OpenAIは自社AIハードウェア優先

アップル、Google Geminiに数十億ドル支払いか。OpenAIは提携拒否?

多根清史

Image:vfhnb12/Shutterstock.com

アップルは、GoogleのGemini AIモデルを新たなSiriの基盤として活用することを発表した。具体的な契約条件は公表されていないものの、数年契約で数十億ドル規模の支払いが発生するとみられている。また、ChatGPTの提供元であるOpenAIが、アップルとの提携を意図的に避けたとも報じられている。

Googleは、このパートナーシップが「複数年にわたる協業」であると説明している。一方アップルは、Geminiモデルを自社のプライベートクラウドサーバー上で稼働させ、プライバシー保護を継続すると明言した。ユーザーデータはGoogleの外部サーバーに渡されず、広義のアップル製エコシステム内にとどまり続ける形となる。

英Financial Timesは、さらに踏み込んだ内部情報を伝えている。それによると、この契約はクラウドコンピューティング契約の形を取り、規模は「数十億ドル」に及ぶという。アップルは、Googleに対して数年にわたり毎年数億ドルを支払う可能性があるとされている。

この内容は、年間およそ10億ドル前後とするBloombergの報道とも整合的である。
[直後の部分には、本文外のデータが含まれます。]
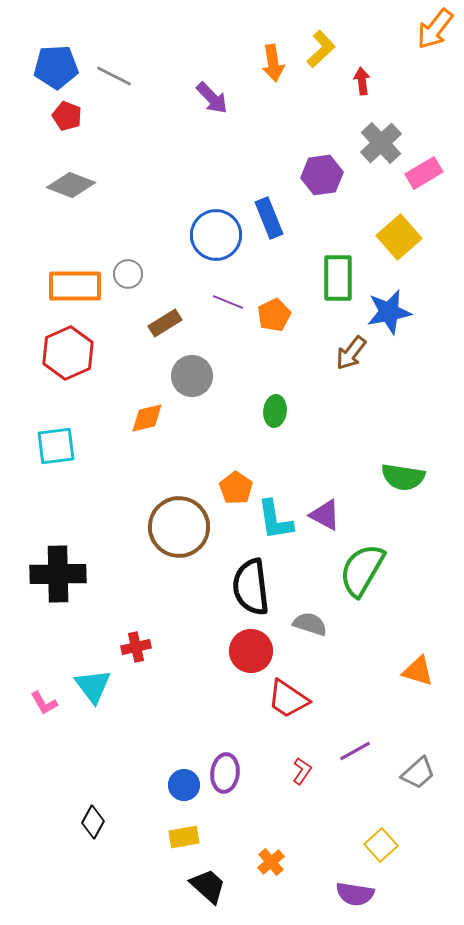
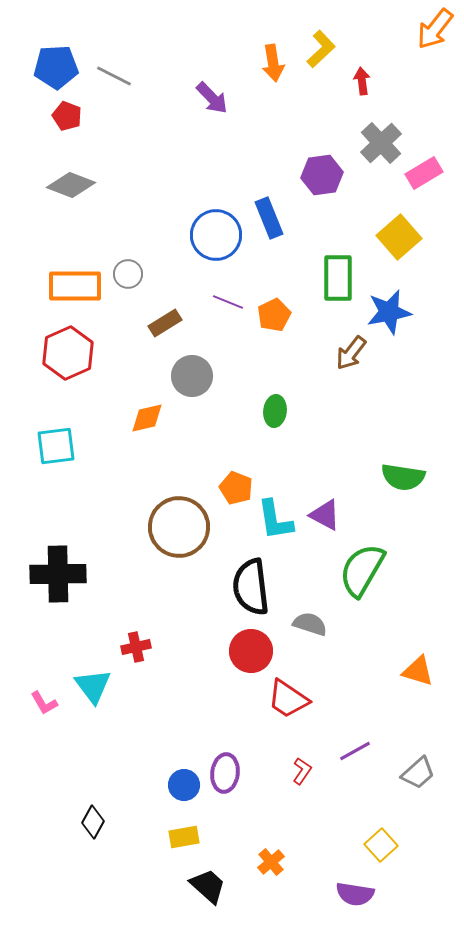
orange pentagon at (236, 488): rotated 12 degrees counterclockwise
仮にこれが事実であれば、アップルがGoogleから「デフォルト検索エンジン」の対価として最大で年間200億ドル規模を受け取っているとされる現状を踏まえると、同社にとっては比較的割の良い取引だと見なすこともできる。

さらに注目すべき点は、OpenAIがアップル向けにカスタムAIモデルを提供することを「意識的な決定」として見送ったと報じられている点である。関係者によれば、その代わりに、アップル製品を上回ることを目指した自社AIデバイスの開発に注力する道を選んだという。
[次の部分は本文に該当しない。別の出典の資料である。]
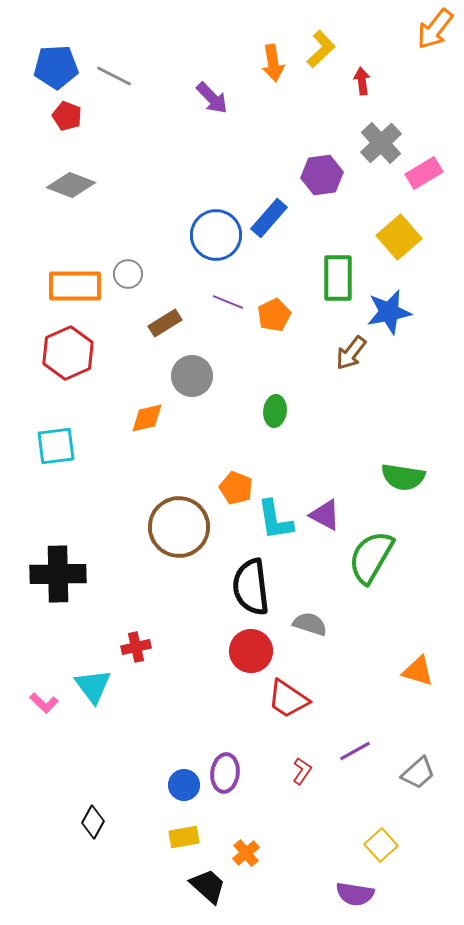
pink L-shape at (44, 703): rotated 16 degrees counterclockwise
アップルとOpenAIの間で、少なくとも協議が行われたことはほぼ確実とみられるが、アップルが正式な契約オファーを提示したかどうかは明らかになっていない。

OpenAIは企業向けにカスタムAIモデルを提供しているものの、それらは同社自身が最適化・ホスティングを行い、クライアント側に完全な制御を委ねない形を取っている。一方で、アップルはGeminiについて自社でカスタマイズしていると報じられており、この点で条件が折り合わなかった可能性がある。また、アップルの厳格なプライバシー制約により学習用データが制限されることも、OpenAIにとっては魅力に乏しい要因だったと推測される。

ここで言及されているAIデバイスとは、元アップルのデザイン責任者であるジョニー・アイブが設計した、いまだ詳細が明かされていないハードウェアである。この製品はペン型になると噂されており、2026〜2027年頃の発売が取り沙汰されている。